Content Store: break a data stream into segments (chunking). Segment Store: perform deduplication. (does the actual work of deduplication), also does the data compression to further compress the data size, and writes compressed results into containers supported by Container Manager.

Content Store Object: an object is a linear sequence of client data bytes.

chunking: byte range $\rightarrow$ variable-length segments
compute fingerprint: SHA-1 hash
segment mapping: builds the tree of segments that records the mapping between object byte ranges and segment descriptors.

Segment Store

A database of segments keyed by their segment descriptors.
Segment filtering: key operation to deduplicated segments, may trigger disk I/Os.
Container packing: adds segments to be stored to a container which is the unit of storage in the system. A container when fully packed, is appended to the Container Manager.
Segment indexing update: segment index $\rightarrow$ the container holder.

Container Manager

allocating, deallocating, reading, writing and reliably storing containers.
built on top of standard block storage

Acceleration Methods

Summary vector it indicates whether the segment is in the index or not.

a bloom filter to summarize the existence information about $n$ fingerprints in the segment index. choose the basic Bloom Filter for simplicity and efficient implementation.

Stream informed segment layout (stream-aware)

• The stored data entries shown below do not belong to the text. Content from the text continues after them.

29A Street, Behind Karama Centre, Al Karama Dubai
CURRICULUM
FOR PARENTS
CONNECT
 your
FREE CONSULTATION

enable locality preserved caching, create spatial locality. Segment duplicate locality: when new data contains a duplicate segment $x$ , there is high probability that other segments in its locale are duplicates of the neighbors of $x$ . stream abstraction: segregates the segments created for different objects, preserves the logical ordering of segments within the Content Store. dedicated container holds segments for a single stream.

Benefits:

multiple segments of the same data stream are written to a container together, reduce disk I/Os, and achieve high read throughput.

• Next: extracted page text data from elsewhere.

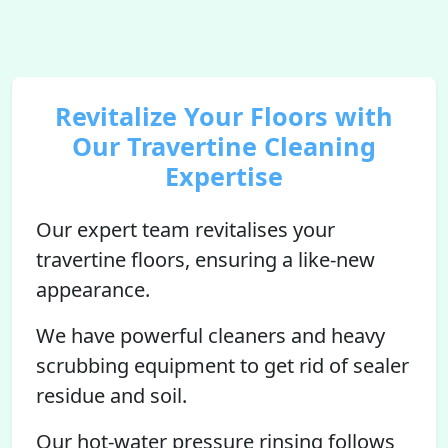
Revitalize Your Floors with
Our Travertine Cleaning
Expertise
Our expert team revitalises your
travertine floors, ensuring a like-new
appearance.
We have powerful cleaners and heavy
scrubbing equipment to get rid of sealer
residue and soil.
Our hot-water pressure rinsing follows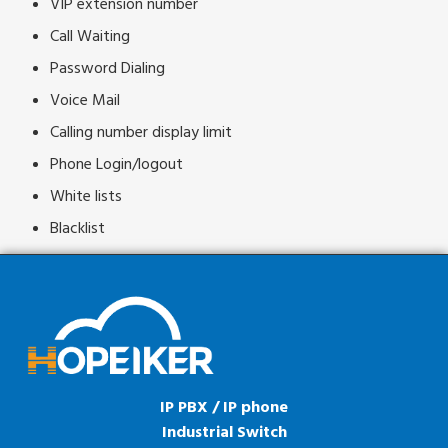
VIP extension number
Call Waiting
Password Dialing
Voice Mail
Calling number display limit
Phone Login/logout
White lists
Blacklist
IP PBX / IP phone
Industrial Switch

Locality preserved caching (LPC) maintain the segment cache by groups of fingerprints.

LPC will fetch the entire metadata section in a container, insert all fingerprints in the metadata section into the cache. Intuition: base segments in this containers are likely to be checked against for future duplicate segments.

Whole workflow (write) for an incoming segment

check to see if this segment is in the segment cache
check the Summary Vector, and lookup the segment index for its containers ID, insert the metadata section of that container into the segment cache.

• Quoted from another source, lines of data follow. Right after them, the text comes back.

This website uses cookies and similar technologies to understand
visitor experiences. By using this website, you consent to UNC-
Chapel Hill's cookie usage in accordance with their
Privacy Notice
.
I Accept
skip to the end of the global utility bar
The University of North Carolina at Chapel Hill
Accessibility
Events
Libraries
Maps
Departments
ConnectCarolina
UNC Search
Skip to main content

Implementation and Evaluation

Trace Analysis: shows the deduplication storage system works well with the real world datasets.

cumulative total compression ratios increase as the system holds more backup data.

I/O savings with summary vector and locality preserved caching

measure the number of disk reads for segment index lookups and locality prefetches.

Thoughput (with synthetic datasets)

write throughput is more important than read throughput

2. Strength (Contributions of the paper)

The logic of this paper is very clear, it identifies the disk I/Os are the bottleneck of deduplication throughput. And, it proposes three methods to mitigate the effect of disk I/Os.
The system described in this paper is very practical, and has been used at over 1,000 data centers.

3. Weakness (Limitations of the paper)

One limitation of this paper is it does not consider the case of restore operation in the long term retention.

4. Future Works

This work verifies that the system with content-based segmentation gets a lot of global compression.
This work also mentions fragmentation will become more svere for long term retention, and can reduce the effectiveness of caching.